Work instructions ->
Only the lines below from the one with "drunken look-alikes of Ipotanes." through the one with "make changes without" are to be written out, exactly and without any images.

The data ->
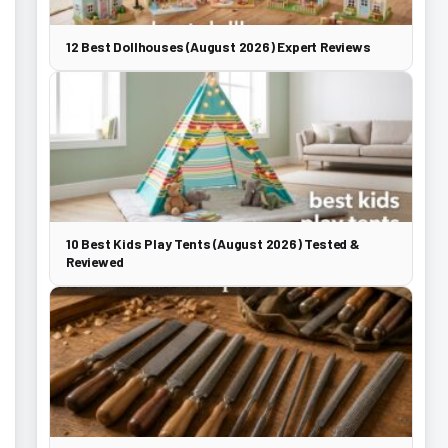
12 Best Dollhouses (August 2026) Expert Reviews
10 Best Kids Play Tents (August 2026) Tested &
Reviewed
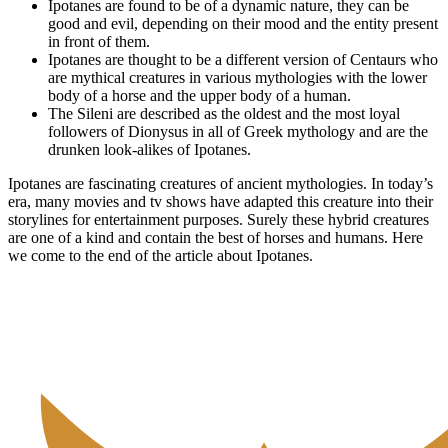
Ipotanes are found to be of a dynamic nature, they can be
good and evil, depending on their mood and the entity present
in front of them.
Ipotanes are thought to be a different version of Centaurs who
are mythical creatures in various mythologies with the lower
body of a horse and the upper body of a human.
The Sileni are described as the oldest and the most loyal
followers of Dionysus in all of Greek mythology and are the
drunken look-alikes of Ipotanes.
Ipotanes are fascinating creatures of ancient mythologies. In today’s
era, many movies and tv shows have adapted this creature into their
storylines for entertainment purposes. Surely these hybrid creatures
are one of a kind and contain the best of horses and humans. Here
we come to the end of the article about Ipotanes.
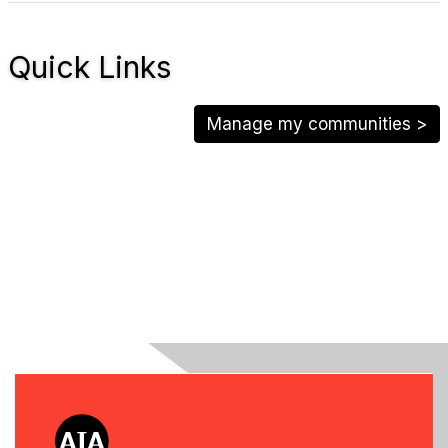
Quick Links
Manage my communities >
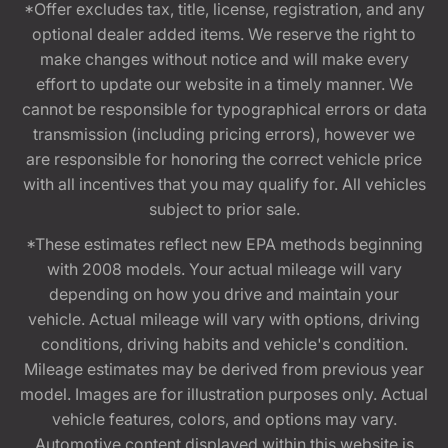
*Offer excludes tax, title, license, registration, and any
optional dealer added items. We reserve the right to
make changes without notice and will make every
effort to update our website in a timely manner. We
cannot be responsible for typographical errors or data
transmission (including pricing errors), however we
are responsible for honoring the correct vehicle price
with all incentives that you may qualify for. All vehicles
subject to prior sale.
*These estimates reflect new EPA methods beginning
with 2008 models. Your actual mileage will vary
depending on how you drive and maintain your
vehicle. Actual mileage will vary with options, driving
conditions, driving habits and vehicle's condition.
Mileage estimates may be derived from previous year
model. Images are for illustration purposes only. Actual
vehicle features, colors, and options may vary.
Automotive content displayed within this website is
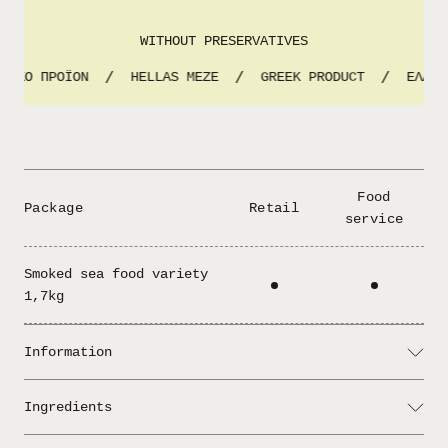
WITHOUT PRESERVATIVES
ΝΙΚΟ ΠΡΟΪΟΝ
HELLAS MEZE
GREEK PRODUCT
ΕΛΛΗΝ
/
/
/
Food
Package
Retail
service
Smoked sea food variety
1,7kg
Information
Serving: Add lemon and enjoy!
Ingredients
Drained weight 1,2kg
: tuna albacore, herring fillets,
Ingredients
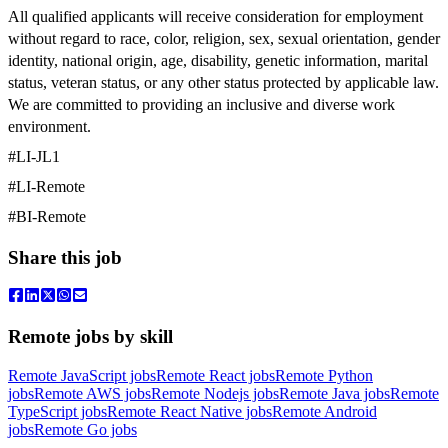
All qualified applicants will receive consideration for employment
without regard to race, color, religion, sex, sexual orientation, gender
identity, national origin, age, disability, genetic information, marital
status, veteran status, or any other status protected by applicable law.
We are committed to providing an inclusive and diverse work
environment.
#LI-
JL
1
#LI-Remote
#BI-Remote
Share this job
Remote jobs by skill
Remote JavaScript jobs
Remote React jobs
Remote Python
jobs
Remote AWS jobs
Remote Nodejs jobs
Remote Java jobs
Remote
TypeScript jobs
Remote React Native jobs
Remote Android
jobs
Remote Go jobs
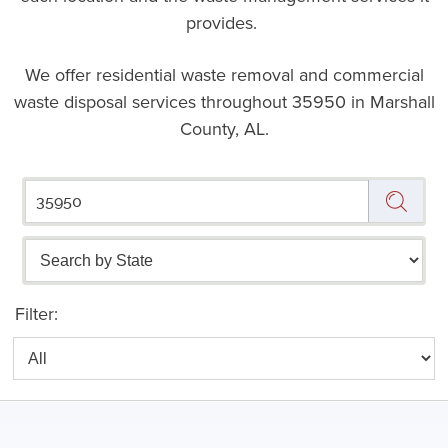
provides.
We offer residential waste removal and commercial
waste disposal services throughout
35950 in Marshall
County, AL.
Filter:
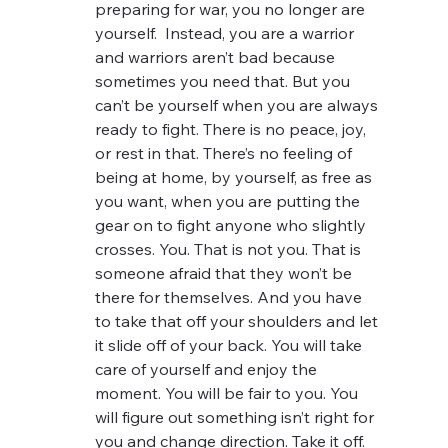
preparing for war, you no longer are 
yourself.  Instead, you are a warrior 
and warriors aren’t bad because 
sometimes you need that. But you 
can’t be yourself when you are always 
ready to fight. There is no peace, joy, 
or rest in that. There’s no feeling of 
being at home, by yourself, as free as 
you want, when you are putting the 
gear on to fight anyone who slightly 
crosses. You. That is not you. That is 
someone afraid that they won’t be 
there for themselves. And you have 
to take that off your shoulders and let 
it slide off of your back. You will take 
care of yourself and enjoy the 
moment. You will be fair to you. You 
will figure out something isn’t right for 
you and change direction. Take it off.  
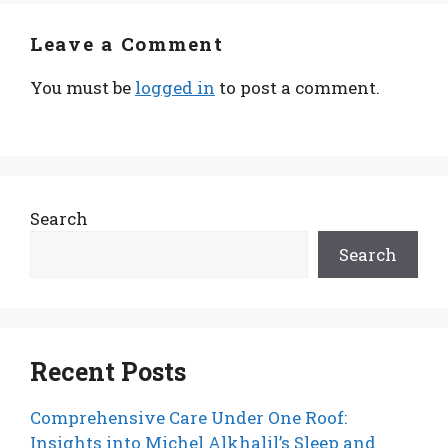
Leave a Comment
You must be
logged in
to post a comment.
Search
Search
Recent Posts
Comprehensive Care Under One Roof:
Insights into Michel Alkhalil’s Sleep and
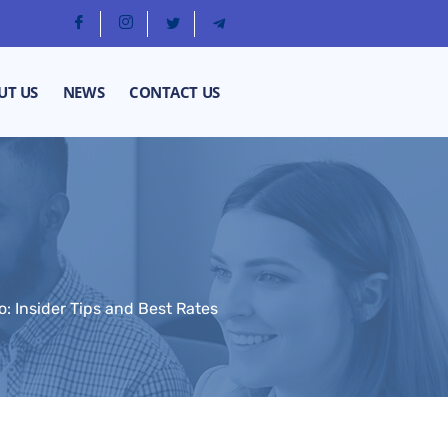
UT US
NEWS
CONTACT US
 Insider Tips and Best Rates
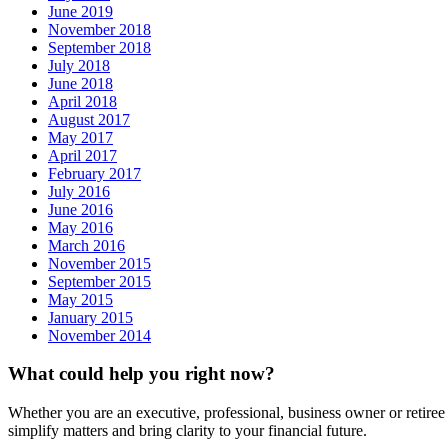
June 2019
November 2018
September 2018
July 2018
June 2018
April 2018
August 2017
May 2017
April 2017
February 2017
July 2016
June 2016
May 2016
March 2016
November 2015
September 2015
May 2015
January 2015
November 2014
What could help you right now?
Whether you are an executive, professional, business owner or retiree
simplify matters and bring clarity to your financial future.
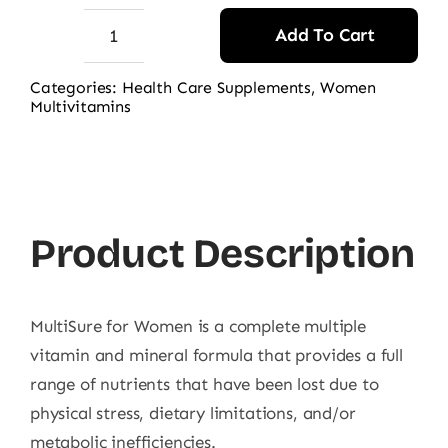
Add To Cart
Webber
Naturals
Categories:
Health Care Supplements
,
Women
Multivitamins
MultiSure
for
Women
quantity
Product Description
MultiSure for Women is a complete multiple
vitamin and mineral formula that provides a full
range of nutrients that have been lost due to
physical stress, dietary limitations, and/or
metabolic inefficiencies.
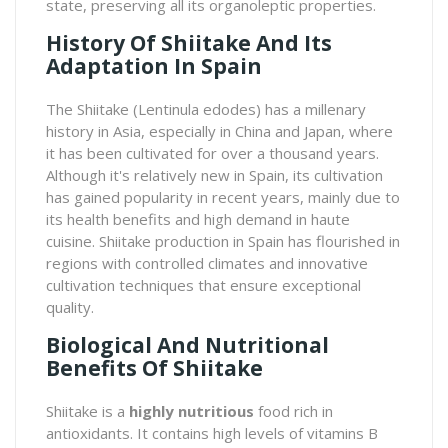
state, preserving all its organoleptic properties.
History Of Shiitake And Its
Adaptation In Spain
The
Shiitake
(Lentinula edodes) has a millenary
history in Asia, especially in China and Japan, where
it has been cultivated for over a thousand years.
Although it's relatively new in Spain, its cultivation
has gained popularity in recent years, mainly due to
its health benefits and high demand in haute
cuisine. Shiitake production in Spain has flourished in
regions with controlled climates and innovative
cultivation techniques that ensure exceptional
quality.
Biological And Nutritional
Benefits Of Shiitake
Shiitake is a
highly nutritious
food rich in
antioxidants. It contains high levels of vitamins B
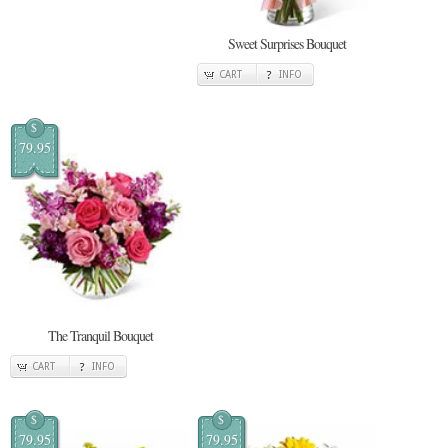
Sweet Surprises Bouquet
CART
INFO
$
79.95
The Tranquil Bouquet
CART
INFO
$
$
79.95
79.95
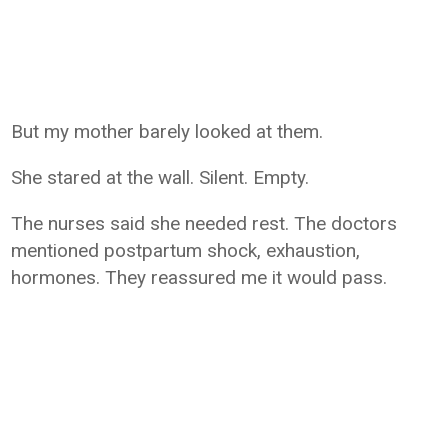
But my mother barely looked at them.
She stared at the wall. Silent. Empty.
The nurses said she needed rest. The doctors
mentioned postpartum shock, exhaustion,
hormones. They reassured me it would pass.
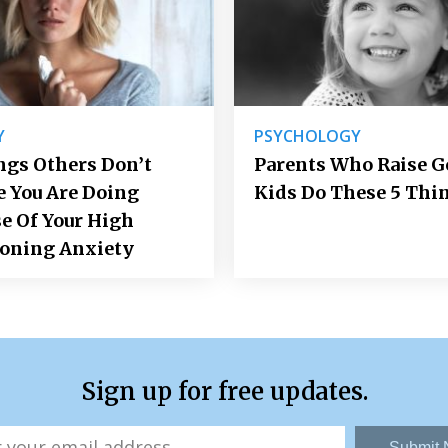
Y
PSYCHOLOGY
ngs Others Don’t
Parents Who Raise 
e You Are Doing
Kids Do These 5 Thi
e Of Your High
ioning Anxiety
Sign up for free updates.
Submit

Task result ->
drunken look-alikes of Ipotanes.
Ipotanes are fascinating creatures of ancient mythologies. In today’s
era, many movies and tv shows have adapted this creature into their
storylines for entertainment purposes. Surely these hybrid creatures
are one of a kind and contain the best of horses and humans. Here
we come to the end of the article about Ipotanes.
Quick Links
Manage my communities >
*Offer excludes tax, title, license, registration, and any
optional dealer added items. We reserve the right to
make changes without notice and will make every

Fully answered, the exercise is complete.